[Extracted data entries]
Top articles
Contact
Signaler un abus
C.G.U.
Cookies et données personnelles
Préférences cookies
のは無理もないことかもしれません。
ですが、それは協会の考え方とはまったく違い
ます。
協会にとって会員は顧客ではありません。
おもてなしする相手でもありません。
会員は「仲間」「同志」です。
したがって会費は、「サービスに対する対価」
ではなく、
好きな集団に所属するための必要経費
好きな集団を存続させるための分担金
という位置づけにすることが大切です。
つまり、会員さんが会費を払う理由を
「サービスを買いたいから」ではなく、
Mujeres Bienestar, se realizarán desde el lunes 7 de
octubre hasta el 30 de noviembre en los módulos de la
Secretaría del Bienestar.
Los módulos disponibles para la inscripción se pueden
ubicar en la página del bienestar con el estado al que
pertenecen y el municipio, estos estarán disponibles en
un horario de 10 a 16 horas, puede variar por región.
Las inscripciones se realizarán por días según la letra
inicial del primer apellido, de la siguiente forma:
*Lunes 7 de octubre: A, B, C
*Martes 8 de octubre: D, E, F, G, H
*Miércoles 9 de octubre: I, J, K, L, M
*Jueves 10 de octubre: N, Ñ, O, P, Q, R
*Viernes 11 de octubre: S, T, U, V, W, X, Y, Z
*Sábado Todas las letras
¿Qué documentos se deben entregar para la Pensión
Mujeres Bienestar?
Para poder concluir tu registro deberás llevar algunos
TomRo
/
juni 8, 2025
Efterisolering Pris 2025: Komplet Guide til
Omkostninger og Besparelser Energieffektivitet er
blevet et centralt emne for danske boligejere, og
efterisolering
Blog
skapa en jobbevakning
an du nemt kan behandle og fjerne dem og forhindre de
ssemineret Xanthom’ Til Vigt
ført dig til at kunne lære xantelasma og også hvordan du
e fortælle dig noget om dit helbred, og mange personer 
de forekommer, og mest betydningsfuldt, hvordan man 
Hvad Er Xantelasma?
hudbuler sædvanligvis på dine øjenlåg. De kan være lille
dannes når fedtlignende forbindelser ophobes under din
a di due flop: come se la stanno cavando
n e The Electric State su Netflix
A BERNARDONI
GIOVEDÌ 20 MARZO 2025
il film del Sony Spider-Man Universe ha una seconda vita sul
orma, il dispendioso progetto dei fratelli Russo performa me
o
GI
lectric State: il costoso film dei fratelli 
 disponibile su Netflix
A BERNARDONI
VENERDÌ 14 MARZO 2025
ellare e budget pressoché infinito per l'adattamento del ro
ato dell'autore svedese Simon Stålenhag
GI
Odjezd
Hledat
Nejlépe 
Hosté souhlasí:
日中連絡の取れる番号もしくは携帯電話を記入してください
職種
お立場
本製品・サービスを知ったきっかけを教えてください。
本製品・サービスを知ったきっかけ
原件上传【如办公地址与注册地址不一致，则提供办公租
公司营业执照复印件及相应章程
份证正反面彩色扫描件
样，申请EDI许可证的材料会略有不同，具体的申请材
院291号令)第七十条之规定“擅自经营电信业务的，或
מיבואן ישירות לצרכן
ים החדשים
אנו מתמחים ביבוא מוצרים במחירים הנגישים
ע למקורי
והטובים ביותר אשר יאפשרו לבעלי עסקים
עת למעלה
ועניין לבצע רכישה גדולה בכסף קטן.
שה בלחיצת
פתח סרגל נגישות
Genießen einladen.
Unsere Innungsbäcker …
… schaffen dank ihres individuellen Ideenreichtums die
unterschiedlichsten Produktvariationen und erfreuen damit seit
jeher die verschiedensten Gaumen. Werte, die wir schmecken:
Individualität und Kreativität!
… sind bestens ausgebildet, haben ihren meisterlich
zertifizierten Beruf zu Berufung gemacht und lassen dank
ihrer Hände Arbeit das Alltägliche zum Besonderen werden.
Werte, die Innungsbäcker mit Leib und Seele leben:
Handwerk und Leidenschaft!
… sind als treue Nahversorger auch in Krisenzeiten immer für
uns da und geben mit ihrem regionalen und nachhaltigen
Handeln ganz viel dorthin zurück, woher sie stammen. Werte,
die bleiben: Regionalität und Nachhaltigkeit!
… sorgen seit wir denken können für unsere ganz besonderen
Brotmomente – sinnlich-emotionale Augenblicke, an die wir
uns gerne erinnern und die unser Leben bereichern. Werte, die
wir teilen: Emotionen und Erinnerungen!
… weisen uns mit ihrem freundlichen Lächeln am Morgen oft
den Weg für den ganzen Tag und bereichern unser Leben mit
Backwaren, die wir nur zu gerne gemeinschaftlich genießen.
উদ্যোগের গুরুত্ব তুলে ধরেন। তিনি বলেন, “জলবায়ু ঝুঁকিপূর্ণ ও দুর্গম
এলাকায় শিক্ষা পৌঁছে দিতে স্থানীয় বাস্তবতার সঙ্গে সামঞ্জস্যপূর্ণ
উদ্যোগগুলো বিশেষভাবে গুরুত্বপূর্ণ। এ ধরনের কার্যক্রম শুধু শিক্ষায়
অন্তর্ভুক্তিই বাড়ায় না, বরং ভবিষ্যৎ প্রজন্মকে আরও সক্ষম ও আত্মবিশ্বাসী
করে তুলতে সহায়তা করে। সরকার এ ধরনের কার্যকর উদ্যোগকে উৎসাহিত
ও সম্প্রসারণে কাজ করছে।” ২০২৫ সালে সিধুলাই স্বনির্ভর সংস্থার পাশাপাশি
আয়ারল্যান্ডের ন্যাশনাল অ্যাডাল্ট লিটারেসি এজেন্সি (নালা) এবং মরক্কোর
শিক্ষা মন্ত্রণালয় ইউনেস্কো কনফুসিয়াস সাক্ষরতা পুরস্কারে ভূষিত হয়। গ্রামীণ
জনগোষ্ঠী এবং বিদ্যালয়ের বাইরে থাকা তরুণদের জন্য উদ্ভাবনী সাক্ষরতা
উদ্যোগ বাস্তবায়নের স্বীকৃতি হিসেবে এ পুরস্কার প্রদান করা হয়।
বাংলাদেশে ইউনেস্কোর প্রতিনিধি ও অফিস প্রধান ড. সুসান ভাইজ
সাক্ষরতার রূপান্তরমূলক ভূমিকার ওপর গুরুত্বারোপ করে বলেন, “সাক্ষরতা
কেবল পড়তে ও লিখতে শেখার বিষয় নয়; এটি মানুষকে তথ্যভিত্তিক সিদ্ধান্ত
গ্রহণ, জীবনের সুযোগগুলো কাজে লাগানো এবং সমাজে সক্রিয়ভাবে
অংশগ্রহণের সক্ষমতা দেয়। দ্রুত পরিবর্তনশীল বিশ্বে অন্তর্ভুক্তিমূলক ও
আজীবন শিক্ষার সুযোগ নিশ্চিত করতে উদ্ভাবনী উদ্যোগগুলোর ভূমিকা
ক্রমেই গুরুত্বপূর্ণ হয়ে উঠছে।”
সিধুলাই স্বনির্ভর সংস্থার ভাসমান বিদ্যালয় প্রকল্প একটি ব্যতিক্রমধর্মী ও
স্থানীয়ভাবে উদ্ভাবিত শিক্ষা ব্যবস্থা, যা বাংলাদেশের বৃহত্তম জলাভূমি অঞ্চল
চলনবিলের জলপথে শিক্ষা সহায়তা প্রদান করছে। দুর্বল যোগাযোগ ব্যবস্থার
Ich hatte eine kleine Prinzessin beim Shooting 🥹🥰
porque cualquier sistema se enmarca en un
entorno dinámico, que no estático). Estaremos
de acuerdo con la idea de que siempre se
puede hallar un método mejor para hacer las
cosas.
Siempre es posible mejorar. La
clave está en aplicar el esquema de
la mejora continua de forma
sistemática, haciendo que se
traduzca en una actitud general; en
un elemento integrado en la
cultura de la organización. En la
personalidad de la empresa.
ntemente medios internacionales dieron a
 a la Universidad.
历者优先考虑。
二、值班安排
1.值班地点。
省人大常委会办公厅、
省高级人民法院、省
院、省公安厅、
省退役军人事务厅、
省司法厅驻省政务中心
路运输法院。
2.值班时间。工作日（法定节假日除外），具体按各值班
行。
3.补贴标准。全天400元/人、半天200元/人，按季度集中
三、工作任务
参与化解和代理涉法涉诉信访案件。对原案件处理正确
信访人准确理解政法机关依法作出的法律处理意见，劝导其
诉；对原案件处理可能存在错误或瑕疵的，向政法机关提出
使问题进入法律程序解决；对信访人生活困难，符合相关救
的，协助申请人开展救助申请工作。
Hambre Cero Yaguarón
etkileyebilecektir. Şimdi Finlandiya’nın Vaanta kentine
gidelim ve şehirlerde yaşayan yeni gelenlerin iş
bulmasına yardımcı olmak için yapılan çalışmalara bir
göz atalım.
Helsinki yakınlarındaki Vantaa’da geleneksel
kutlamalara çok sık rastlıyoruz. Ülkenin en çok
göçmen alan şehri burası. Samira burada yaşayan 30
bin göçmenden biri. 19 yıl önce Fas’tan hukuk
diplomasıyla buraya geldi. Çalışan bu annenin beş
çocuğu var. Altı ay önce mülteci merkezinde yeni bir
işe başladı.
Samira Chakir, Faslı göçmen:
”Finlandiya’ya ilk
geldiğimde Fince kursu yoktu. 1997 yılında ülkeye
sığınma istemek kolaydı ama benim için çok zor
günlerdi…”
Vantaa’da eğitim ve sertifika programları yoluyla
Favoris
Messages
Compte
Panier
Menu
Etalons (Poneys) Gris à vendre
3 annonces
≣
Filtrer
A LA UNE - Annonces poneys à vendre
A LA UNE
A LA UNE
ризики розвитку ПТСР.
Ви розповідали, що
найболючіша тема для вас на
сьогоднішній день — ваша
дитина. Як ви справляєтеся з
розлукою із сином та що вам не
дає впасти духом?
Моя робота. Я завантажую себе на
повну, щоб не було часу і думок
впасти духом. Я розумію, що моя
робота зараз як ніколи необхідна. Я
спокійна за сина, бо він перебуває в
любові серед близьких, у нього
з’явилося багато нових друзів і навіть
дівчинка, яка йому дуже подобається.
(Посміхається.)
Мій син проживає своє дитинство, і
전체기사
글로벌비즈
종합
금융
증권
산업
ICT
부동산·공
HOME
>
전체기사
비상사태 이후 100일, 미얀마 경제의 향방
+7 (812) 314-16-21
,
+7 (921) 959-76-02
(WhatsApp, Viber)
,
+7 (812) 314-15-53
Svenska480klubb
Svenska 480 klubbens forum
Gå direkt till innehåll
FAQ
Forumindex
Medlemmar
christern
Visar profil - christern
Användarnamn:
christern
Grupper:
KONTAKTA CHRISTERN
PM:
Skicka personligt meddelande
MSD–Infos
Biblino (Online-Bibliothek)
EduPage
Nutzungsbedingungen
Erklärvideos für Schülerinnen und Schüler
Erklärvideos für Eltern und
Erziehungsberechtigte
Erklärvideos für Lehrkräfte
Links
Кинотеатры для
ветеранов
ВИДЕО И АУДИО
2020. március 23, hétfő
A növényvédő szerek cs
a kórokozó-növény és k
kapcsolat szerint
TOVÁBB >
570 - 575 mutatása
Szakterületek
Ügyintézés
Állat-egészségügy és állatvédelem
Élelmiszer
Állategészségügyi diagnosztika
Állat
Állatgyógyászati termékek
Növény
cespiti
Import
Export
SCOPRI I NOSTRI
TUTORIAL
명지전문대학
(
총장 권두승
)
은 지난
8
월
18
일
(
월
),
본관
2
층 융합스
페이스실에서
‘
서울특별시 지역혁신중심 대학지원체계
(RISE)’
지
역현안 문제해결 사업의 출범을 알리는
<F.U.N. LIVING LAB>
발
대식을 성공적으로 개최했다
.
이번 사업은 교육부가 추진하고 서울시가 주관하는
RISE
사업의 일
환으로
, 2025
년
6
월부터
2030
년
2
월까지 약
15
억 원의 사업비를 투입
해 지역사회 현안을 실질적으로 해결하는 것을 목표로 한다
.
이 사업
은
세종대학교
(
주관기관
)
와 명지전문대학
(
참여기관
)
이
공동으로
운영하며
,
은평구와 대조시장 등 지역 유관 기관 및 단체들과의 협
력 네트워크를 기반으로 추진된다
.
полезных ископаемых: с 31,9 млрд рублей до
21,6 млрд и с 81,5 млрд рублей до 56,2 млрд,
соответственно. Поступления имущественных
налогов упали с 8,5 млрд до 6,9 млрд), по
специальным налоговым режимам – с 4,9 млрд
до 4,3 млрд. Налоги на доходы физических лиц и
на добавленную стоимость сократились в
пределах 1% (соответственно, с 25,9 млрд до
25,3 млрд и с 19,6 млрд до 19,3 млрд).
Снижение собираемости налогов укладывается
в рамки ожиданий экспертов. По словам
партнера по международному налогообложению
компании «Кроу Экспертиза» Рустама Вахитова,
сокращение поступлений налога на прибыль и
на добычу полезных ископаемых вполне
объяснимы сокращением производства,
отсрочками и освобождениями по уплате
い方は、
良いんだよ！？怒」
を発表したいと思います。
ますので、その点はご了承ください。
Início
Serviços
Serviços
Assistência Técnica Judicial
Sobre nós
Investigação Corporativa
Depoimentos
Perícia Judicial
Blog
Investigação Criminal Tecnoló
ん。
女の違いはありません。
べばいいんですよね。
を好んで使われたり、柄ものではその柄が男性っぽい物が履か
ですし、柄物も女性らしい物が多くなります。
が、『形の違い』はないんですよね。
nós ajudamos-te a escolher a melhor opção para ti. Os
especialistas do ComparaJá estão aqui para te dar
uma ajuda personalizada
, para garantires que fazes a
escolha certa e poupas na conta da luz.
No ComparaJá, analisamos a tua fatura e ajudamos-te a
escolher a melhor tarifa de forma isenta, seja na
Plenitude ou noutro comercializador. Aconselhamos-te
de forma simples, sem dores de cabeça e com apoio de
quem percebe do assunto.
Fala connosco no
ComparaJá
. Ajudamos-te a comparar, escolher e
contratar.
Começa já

WHAT IS EXPECTED: Looking at the entries above, count the lines that hold the string "ComparaJá" and reply with the count alone.

COMPLETED TASK: 3